Below is the sample code to publish messages to Topic B

public static void publishMessage(PubsubMessage pubsubMessage,String Topic,String projectId) {
    Publisher publisher = null;
    ProjectTopicName topicName =ProjectTopicName.newBuilder().setProject(projectId).setTopic(Topic).build();
    try {
        // Publish the messages to normal topic.
        publisher = Publisher.newBuilder(topicName).build();
    } catch (IOException e) {
        log.error(e.getMessage());
    }

    publisher.publish(pubsubMessage);

}

Is this the right way of handling this use case or this can be handled in someother way. We do not want to use Cloud Dataflow. Can someone let us know if this is fine or there is an issue. The code works but sometimes messages stay on Topic A even after hey are consumed synchronously. Thanks'

1
Can you explain more your use case and why you need to get the message from A and to publish to B then?guillaume blaquiere
@guillaume blaquiere This usecase is a requirement in which the messages have to moved from Topic A to B based on UI action like a button click.vikeng21

1 Answers

2
votes

There are some issues with the code as presented.

  1. You should really only use synchronous pull if there are specific reasons why you need to do so. In general, it is much better to use asynchronous pull via the client libraries. It will be more efficient and reduce the latency of moving messages from one topic to the other. You do not show how you call subscribeSync, but in order to process messages efficiently and ensure that you actually process all messages, you'd need to be calling it many times in parallel continuously. If you are going to stick with synchronous pull, then you should reuse the SubscriberStub object as recreating it for every call will be inefficient.

  2. You don't reuse your Publisher object. As a result, you are not able to take advantage of the batching that the publisher client can do. You should create the Publisher once and reuse it across your calls for publishes to the same topic. If the passed-in topic can differ across messages, then keep a map from topic to publisher and retrieve the right one from the map.

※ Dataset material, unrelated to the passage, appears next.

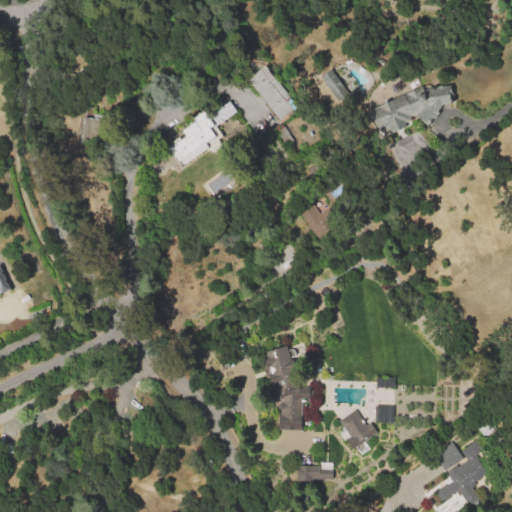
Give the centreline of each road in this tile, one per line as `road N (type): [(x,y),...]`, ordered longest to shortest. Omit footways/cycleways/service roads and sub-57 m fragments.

  3. You don't wait for the result of the call to publish. It is possible that this call fails, but you do not handle that failure. As a result, you could acknowledge the message on the first topic without it having actually been published, resulting in message loss.

With regard to your question about duplicates, Pub/Sub offers at-least-once delivery guarantees, so even with proper acking, it is still possible to receive messages again (typical duplicate rates are around 0.1%). There can be many different reasons for duplicates. In your case, since you are processing messages sequentially and recreating a publisher for every call, it could be that later messages are not acked before the ack deadline expires, which results in redelivery.